My mom who weirdly is just as ADD has had her mind …. uh…. propagandized so she thought what I really needed was perfect silence. And what I really needed in school was to be on the front row and have the teacher watch me like a hawk. This was exactly opposite what I needed. Some of my best years were listening to a lecture, while writing a novel at the same time. And she should have known that, because her most productive years were designing clothes while listening to audio lectures. The problem was in that one thing—and because when I space I tend to space inside, while perfectly calm outside while she’s the opposite—we are actually exactly alike, and she didn’t realize it.

Now there are things you can do to make it easier to get stuff done when you want to. These usually include “establishing a routine” “Not being stressed because potential buyers of house are insane and you’re sick and tired of the whole thing” “not being stressed about money” (Weirdly this stress makes it hard for me to bill for things, or remember to cash checks. Everyone I’ve worked for has been driven insane by this.) “Not having to navigate social landmines and conventions” (part of the reason I prefer to work for myself. Do you know how many times I ignored office politics until I was made into the devil by mean girls of either sex, and found myself fired? Uh… practically every job, including free lance. Part of it being because when someone decides to make me into the devil I’m annoyed and appalled by it, and I disconnect.)

I lost an entire year to my son having issues in middle school. To be fair, this could have been remediated if I’d been allowed to set people on fire. (I told you I’m a dragon.) But—waves hand—NOT ALLOWED TO.

And we’re going on to a year lost to moving, and now attempting to sell the house.

Executive dysfunction affects everything. You might find yourself in the kitchen, eating things you don’t even like, because “it was there.” And “My body wandered off without permission.”
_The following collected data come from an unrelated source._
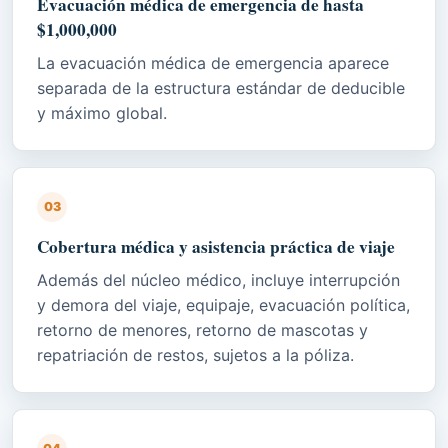
Evacuación médica de emergencia de hasta
$1,000,000
La evacuación médica de emergencia aparece
separada de la estructura estándar de deducible
y máximo global.
03
Cobertura médica y asistencia práctica de viaje
Además del núcleo médico, incluye interrupción
y demora del viaje, equipaje, evacuación política,
retorno de menores, retorno de mascotas y
repatriación de restos, sujetos a la póliza.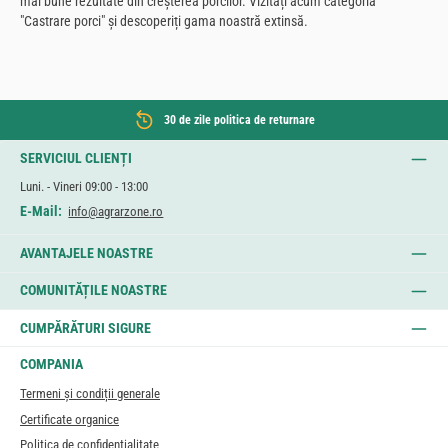
mai bune rezultate din creșterea porcilor. Vizitați acum categoria
"Castrare porci" și descoperiți gama noastră extinsă.
30 de zile politica de returnare
SERVICIUL CLIENȚI
Luni. - Vineri 09:00 - 13:00
E-Mail:
info@agrarzone.ro
AVANTAJELE NOASTRE
COMUNITĂȚILE NOASTRE
CUMPĂRĂTURI SIGURE
COMPANIA
Termeni și condiții generale
Certificate organice
Politica de confidențialitate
Am I going to have to go back on meds? It’s possible. I’d prefer not to, but it’s possible, if the world in general continues being a peeve, and if I can’t chivvy myself into establishing a routine. Maybe. I really don’t want to do it. And it’s difficult to do it after you moved, because doctors tend to view you as a drug seeker (which to be fair you are, even if sometimes reluctantly.) They also tend to have a lack of understanding for “high functioning” and the cost of ADD anyway. Like, sure, I’ve written 30 some novels. BUT without ADD I could probably have written that in a year. (Okay, probably not, but 3 years is doable and not even a stretch.) Which would be better for me and my family. But they will say things like “If you can write novels, you’re not ADD”. Dude, walk a mile in my brain. Or of course, my favorite—for any illness. I mean someone tried to do this to me for pneumonia, until they measured my blood ox—“You’re just depressed. I’ll give you a prescription for depression”—this is the one psycho-drug every non-psych doctor wants to prescribe, which is bizarre. It’s like they think everyone is depressed all the time. 90% of the time, I suspect they’re wrong. (Or I’m highly atypical. Look, I’m always at least mildly depressed, but I know the limits, and I can control THAT. It’s not executive dysfunction. It’s an evaluation dysfunction.)

Anyway, you know what doesn’t help with executive dysfunction? Convincing yourself you’re both lazy and stupid, and trying to abuse and berate yourself into doing what needs to be done. Or actually, worse, it works great when you’re young and everything else aligns perfectly. but it works less every year.

Which is why I need to figure out how to stop doing it.

And actually fulfill my to do list.

(It would take a miracle, but I’m going to storm the castle, nonetheless.)